# Shellac and Mold in Basement?



## DustyCellist (Mar 19, 2014)

I recently built a shop table/lathe stand out of 2×4s with a plywood top. I'm terribly allergic to pine, though, so I sealed all the wood in shellac before assembly.

All was fine for a while, but I went recently to rearrange some benches and to mount a vice on this one, and I'm finding white mold all over it. Of course it's in a cool and mildly humid basement, but there is no growth on anything else, only on the bench I built. I don't really think it was in the shellac, because it's also growing on the ply top. I've never experienced anything like this before, and it is startling!

There is plenty of rust around from old toolboxes and such, from my grandparents house which recently was emptied after my grandmother passed away, but I don't think the mold came with the toolbox or anything of the sort…

Any guesses? Any suggestions?


----------



## CaptainKlutz (Apr 23, 2014)

Hmm. I'm no expert. Only seen mold on shellac twice. IME - Mold only grows on/under shellac when it has been compromised (softened) by vast amounts of water/solvents. Even Zinseer primer/sealcoat will allow mold growth eventually if it stays wet long enough.

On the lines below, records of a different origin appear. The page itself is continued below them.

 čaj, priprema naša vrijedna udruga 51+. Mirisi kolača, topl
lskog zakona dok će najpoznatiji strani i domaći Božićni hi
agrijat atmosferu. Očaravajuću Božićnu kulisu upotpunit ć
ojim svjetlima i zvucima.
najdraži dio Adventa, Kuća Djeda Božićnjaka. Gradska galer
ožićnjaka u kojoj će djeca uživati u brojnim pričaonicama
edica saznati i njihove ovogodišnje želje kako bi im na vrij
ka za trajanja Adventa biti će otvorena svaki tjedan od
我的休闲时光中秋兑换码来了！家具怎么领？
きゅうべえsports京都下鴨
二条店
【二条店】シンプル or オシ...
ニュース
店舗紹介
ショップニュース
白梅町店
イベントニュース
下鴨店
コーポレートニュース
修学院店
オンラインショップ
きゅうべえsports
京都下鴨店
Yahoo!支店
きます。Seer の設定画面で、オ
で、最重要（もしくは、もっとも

If this is a recent build, and this is the only piece affected, maybe the shellac was not applied thick enough to seal the wood properly and it is the wood that has absorbed the moisture and is growing through the thin finish?

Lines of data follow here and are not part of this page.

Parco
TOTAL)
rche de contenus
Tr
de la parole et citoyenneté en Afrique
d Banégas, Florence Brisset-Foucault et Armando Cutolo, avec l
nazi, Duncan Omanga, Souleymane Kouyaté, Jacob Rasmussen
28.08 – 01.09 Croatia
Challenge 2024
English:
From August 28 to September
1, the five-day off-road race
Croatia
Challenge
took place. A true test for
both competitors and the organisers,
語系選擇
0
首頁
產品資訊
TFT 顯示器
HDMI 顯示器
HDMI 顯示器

I'd move it outside, scrub brush it with bleach water, let dry for a couple of weeks, then seal again with polyurethane or marine varnish.

I used a bench with poly in a damp basement for 5 years and even though the wall base trim had mold spots the bench never had an issue.

Best of luck figuring it out.


----------



## RussellAP (Feb 21, 2012)

You have mold on top of the finish or under it. White pine molds at the drop of a hat. A mild bleach solution with a rag will take care of it if it's on the top of the finish.


----------